> **Task prompt**
Reproduce every row below verbatim, preserving each line, and omit the pictures from your reply.

> **Data supplied**
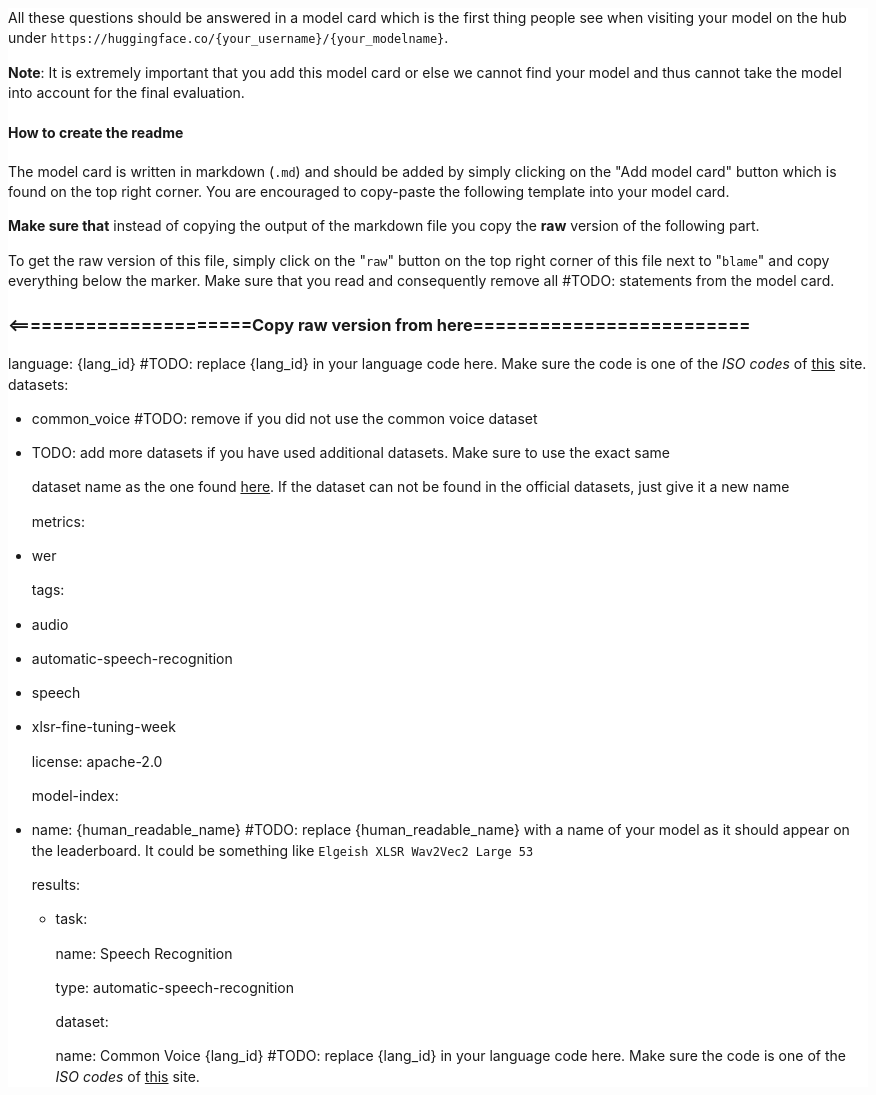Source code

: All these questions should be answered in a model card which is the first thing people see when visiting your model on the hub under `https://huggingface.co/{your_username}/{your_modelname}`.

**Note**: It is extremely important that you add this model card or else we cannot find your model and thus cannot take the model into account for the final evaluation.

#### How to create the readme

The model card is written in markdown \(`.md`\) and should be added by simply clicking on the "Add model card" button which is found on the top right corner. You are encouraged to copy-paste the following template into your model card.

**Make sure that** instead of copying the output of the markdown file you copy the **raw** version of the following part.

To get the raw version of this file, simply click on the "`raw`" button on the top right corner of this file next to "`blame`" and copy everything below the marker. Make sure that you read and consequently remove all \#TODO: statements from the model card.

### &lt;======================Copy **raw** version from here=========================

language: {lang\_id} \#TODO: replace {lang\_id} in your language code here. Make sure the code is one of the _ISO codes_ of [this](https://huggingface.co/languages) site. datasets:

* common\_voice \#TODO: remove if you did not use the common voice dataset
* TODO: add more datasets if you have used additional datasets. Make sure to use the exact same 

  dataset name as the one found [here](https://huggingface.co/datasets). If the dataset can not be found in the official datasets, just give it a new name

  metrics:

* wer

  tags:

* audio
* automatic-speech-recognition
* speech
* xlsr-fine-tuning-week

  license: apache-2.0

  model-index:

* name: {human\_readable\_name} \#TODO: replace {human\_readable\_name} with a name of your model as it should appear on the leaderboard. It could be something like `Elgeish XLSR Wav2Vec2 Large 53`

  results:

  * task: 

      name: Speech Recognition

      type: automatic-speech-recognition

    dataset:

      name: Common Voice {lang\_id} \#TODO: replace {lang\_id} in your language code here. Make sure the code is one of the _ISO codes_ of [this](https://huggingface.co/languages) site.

> **Response**
Source code

: All these questions should be answered in a model card which is the first thing people see when visiting your model on the hub under `https://huggingface.co/{your_username}/{your_modelname}`.

**Note**: It is extremely important that you add this model card or else we cannot find your model and thus cannot take the model into account for the final evaluation.

#### How to create the readme

The model card is written in markdown \(`.md`\) and should be added by simply clicking on the "Add model card" button which is found on the top right corner. You are encouraged to copy-paste the following template into your model card.

**Make sure that** instead of copying the output of the markdown file you copy the **raw** version of the following part.

To get the raw version of this file, simply click on the "`raw`" button on the top right corner of this file next to "`blame`" and copy everything below the marker. Make sure that you read and consequently remove all \#TODO: statements from the model card.

### &lt;======================Copy **raw** version from here=========================

language: {lang\_id} \#TODO: replace {lang\_id} in your language code here. Make sure the code is one of the _ISO codes_ of [this](https://huggingface.co/languages) site. datasets:

* common\_voice \#TODO: remove if you did not use the common voice dataset
* TODO: add more datasets if you have used additional datasets. Make sure to use the exact same 

  dataset name as the one found [here](https://huggingface.co/datasets). If the dataset can not be found in the official datasets, just give it a new name

  metrics:

* wer

  tags:

* audio
* automatic-speech-recognition
* speech
* xlsr-fine-tuning-week

  license: apache-2.0

  model-index:

* name: {human\_readable\_name} \#TODO: replace {human\_readable\_name} with a name of your model as it should appear on the leaderboard. It could be something like `Elgeish XLSR Wav2Vec2 Large 53`

  results:

  * task: 

      name: Speech Recognition

      type: automatic-speech-recognition

    dataset:

      name: Common Voice {lang\_id} \#TODO: replace {lang\_id} in your language code here. Make sure the code is one of the _ISO codes_ of [this](https://huggingface.co/languages) site.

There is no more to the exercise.